------ Input records

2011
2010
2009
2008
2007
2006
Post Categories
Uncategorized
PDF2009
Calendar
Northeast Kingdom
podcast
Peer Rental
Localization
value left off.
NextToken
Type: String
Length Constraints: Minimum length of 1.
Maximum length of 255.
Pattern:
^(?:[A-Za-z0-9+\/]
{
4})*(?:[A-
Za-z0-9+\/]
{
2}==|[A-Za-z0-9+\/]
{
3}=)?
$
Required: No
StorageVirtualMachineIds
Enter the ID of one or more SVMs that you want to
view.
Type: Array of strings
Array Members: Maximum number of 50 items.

------------
------ Input records

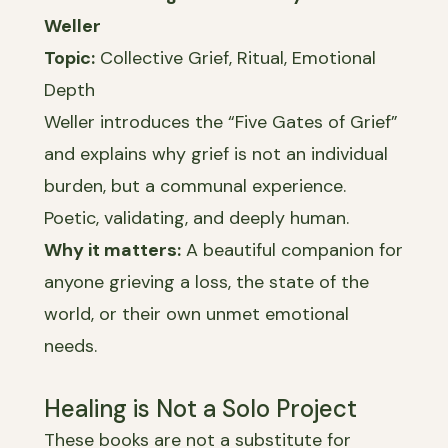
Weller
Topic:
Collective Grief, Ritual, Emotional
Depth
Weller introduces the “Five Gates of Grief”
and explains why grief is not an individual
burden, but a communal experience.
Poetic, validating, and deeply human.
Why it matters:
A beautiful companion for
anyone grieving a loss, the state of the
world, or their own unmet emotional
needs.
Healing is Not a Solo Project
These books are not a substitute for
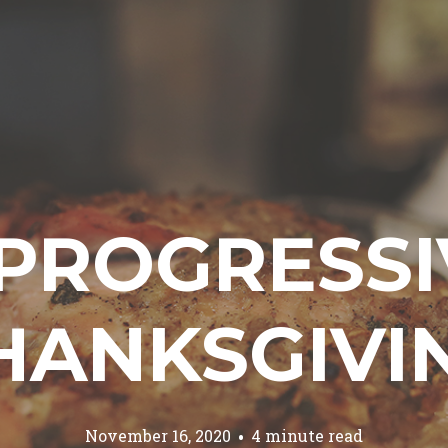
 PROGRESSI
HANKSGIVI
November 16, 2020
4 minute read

------------
------ Input records

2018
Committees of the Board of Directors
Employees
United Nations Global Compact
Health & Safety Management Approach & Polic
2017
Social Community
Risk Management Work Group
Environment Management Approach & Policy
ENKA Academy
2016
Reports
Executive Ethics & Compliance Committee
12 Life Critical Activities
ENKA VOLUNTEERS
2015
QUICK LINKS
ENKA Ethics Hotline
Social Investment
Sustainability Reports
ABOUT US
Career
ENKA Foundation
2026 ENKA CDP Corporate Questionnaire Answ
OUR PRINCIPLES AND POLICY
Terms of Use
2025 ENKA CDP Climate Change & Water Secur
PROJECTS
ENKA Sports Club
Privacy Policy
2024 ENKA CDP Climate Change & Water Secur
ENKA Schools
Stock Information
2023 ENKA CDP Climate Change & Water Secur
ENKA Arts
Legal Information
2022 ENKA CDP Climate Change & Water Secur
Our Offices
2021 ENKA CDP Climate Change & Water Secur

------------

▶ _Activity_:
Reproduce verbatim only the segment of the listing bounded by the line containing "Maximum length of 255." and the line containing "Array Members: Maximum number of 50 items.", with both boundary lines included.

▶ _Output of the exercise_:
Maximum length of 255.
Pattern:
^(?:[A-Za-z0-9+\/]
{
4})*(?:[A-
Za-z0-9+\/]
{
2}==|[A-Za-z0-9+\/]
{
3}=)?
$
Required: No
StorageVirtualMachineIds
Enter the ID of one or more SVMs that you want to
view.
Type: Array of strings
Array Members: Maximum number of 50 items.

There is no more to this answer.